Skip to content

Storage and persistence

Data layout

data/                          ← SBOBINATOR_DATA (default: project_root/data)
├── input/                     ← source files (manual or upload)
│   └── README.md
└── output/
    ├── jobs/
    │   ├── queue.db         ← SQLite WAL
    │   ├── worker.pid       ← active worker PID
    │   └── YYYYMMDD_HHMMSS_name/
    │       ├── source.wav
    │       ├── job.json
    │       ├── trascrizione.txt
    │       ├── sottotitoli.srt
    │       └── riassunto.txt
    └── benchmark_*.json/md    ← optional benchmark reports

models/                        ← NEMO_CACHE_DIR
├── parakeet-tdt-0.6b-v3.nemo
└── mt5-small/
    ├── config.json
    ├── model.safetensors
    └── spiece.model

SQLite queue.db

  • jobs table with all JobRecord fields
  • WAL mode for concurrent reads (UI poll + worker writes)
  • Automatic migration from legacy index.json (if present)

What happens if...

Action UI list Text files
App restart ✅ Persists ✅ Persists
Delete job folder ⚠️ Job in DB, files missing
Delete only queue.db ❌ Empty list ✅ Files remain
clean_output.py ❌ Empty ❌ Everything removed

job.json

JSON copy of the SQLite record, synced on every update.

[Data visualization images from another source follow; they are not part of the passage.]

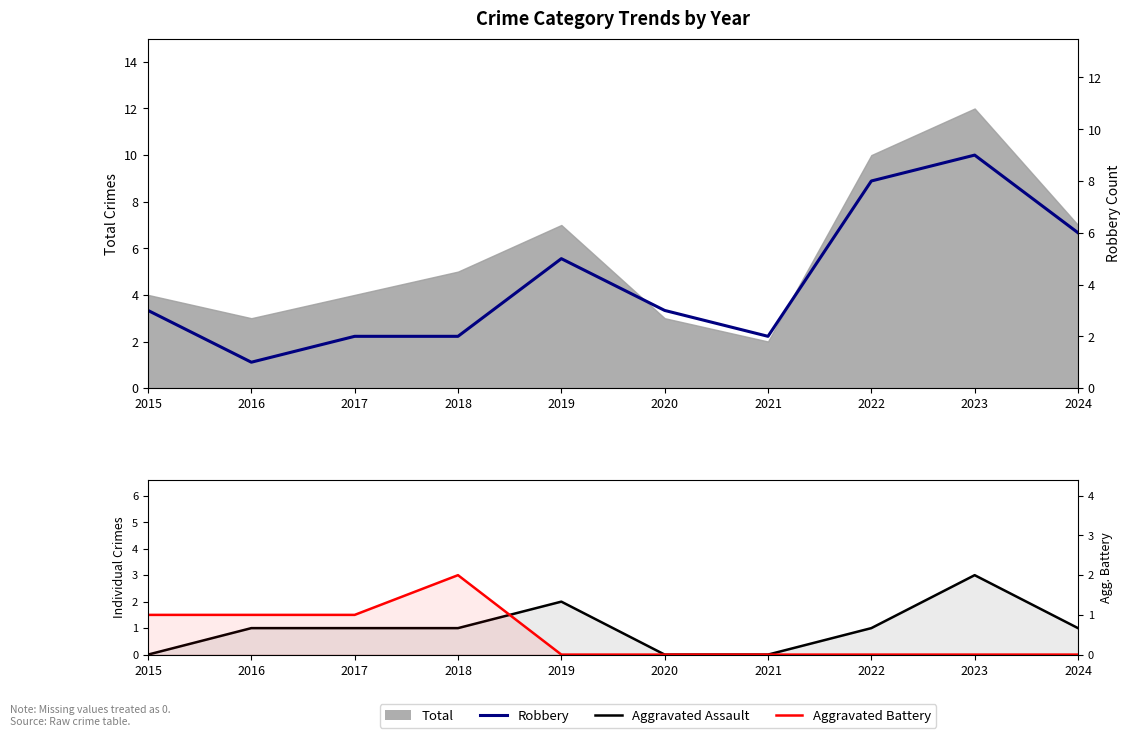

Where is the first local minimum for Robbery?

2016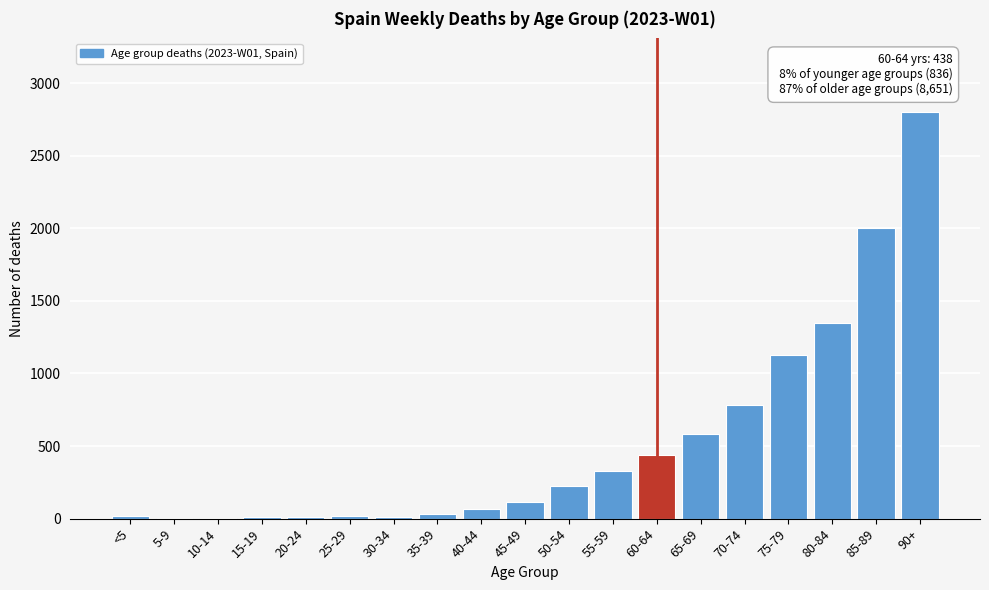

What is the sum of all values?

9925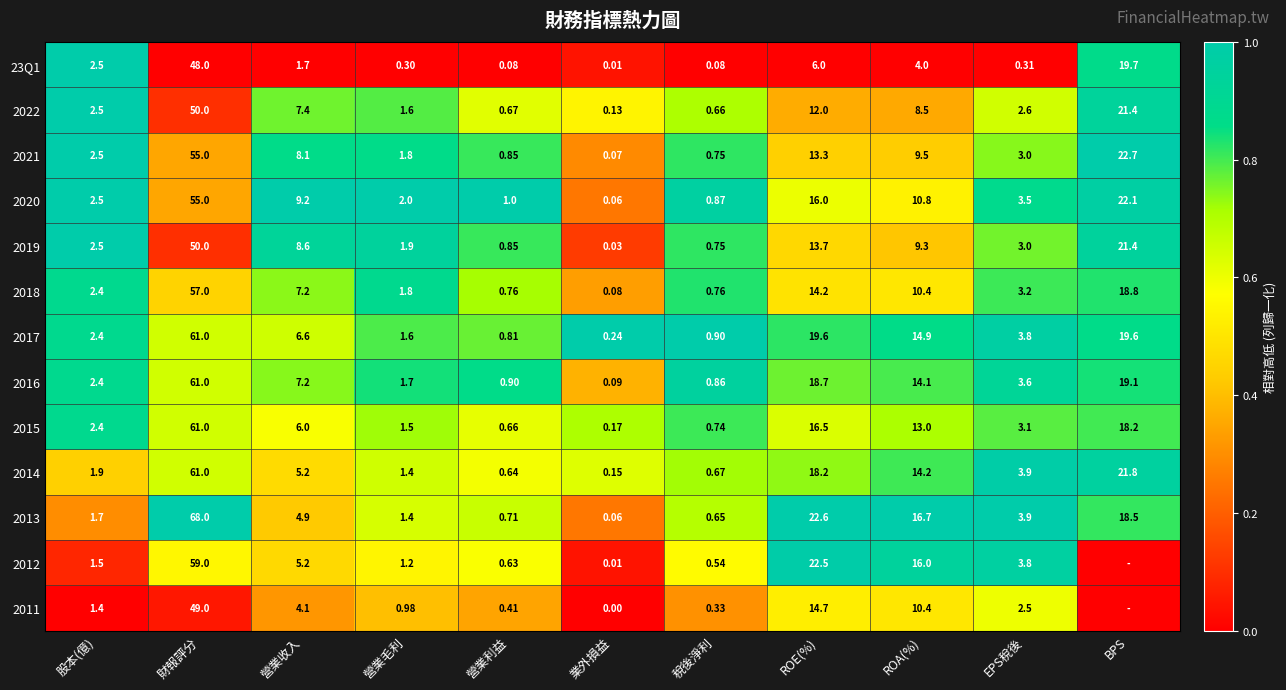

Rank the categories by 2019 value from lowest to highest.

業外損益, 稅後淨利, 營業利益, 營業毛利, 股本(億), EPS稅後, 營業收入, ROA(%), ROE(%), BPS, 財報評分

Useful for manual inspection and backup; the UI does not use it for the list.

Git

.gitignore excludes:

  • data/output/* (except .gitkeep)
  • data/output/jobs/* (except .gitkeep)
  • models/* (except .gitkeep)
  • queue.db

Results must not be committed to git.

For the full schema see Job schema and database.

Docker volume

Only ../data:/data is mounted from the host. Models are in the image (/models), not in the volume.